**The task:**
In the material below, swap "programa CEF" for "programa Conectar Europa" and reproduce the text with everything else unchanged, leaving out the pictures.

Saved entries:
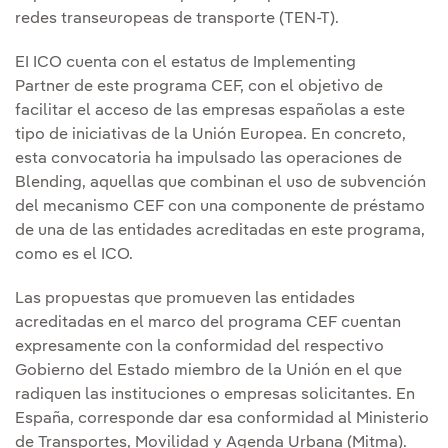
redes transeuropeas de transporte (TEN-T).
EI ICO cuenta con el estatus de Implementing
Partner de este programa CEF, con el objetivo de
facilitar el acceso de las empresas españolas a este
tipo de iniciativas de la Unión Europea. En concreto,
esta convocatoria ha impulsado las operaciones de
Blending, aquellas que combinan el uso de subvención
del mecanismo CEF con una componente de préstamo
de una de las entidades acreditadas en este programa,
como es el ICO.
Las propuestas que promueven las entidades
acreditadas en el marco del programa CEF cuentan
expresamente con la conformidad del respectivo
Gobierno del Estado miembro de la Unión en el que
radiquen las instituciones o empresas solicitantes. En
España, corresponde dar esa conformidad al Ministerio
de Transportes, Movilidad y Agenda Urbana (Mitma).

**Finished task:**
redes transeuropeas de transporte (TEN-T).
EI ICO cuenta con el estatus de Implementing
Partner de este programa Conectar Europa, con el objetivo de
facilitar el acceso de las empresas españolas a este
tipo de iniciativas de la Unión Europea. En concreto,
esta convocatoria ha impulsado las operaciones de
Blending, aquellas que combinan el uso de subvención
del mecanismo CEF con una componente de préstamo
de una de las entidades acreditadas en este programa,
como es el ICO.
Las propuestas que promueven las entidades
acreditadas en el marco del programa Conectar Europa cuentan
expresamente con la conformidad del respectivo
Gobierno del Estado miembro de la Unión en el que
radiquen las instituciones o empresas solicitantes. En
España, corresponde dar esa conformidad al Ministerio
de Transportes, Movilidad y Agenda Urbana (Mitma).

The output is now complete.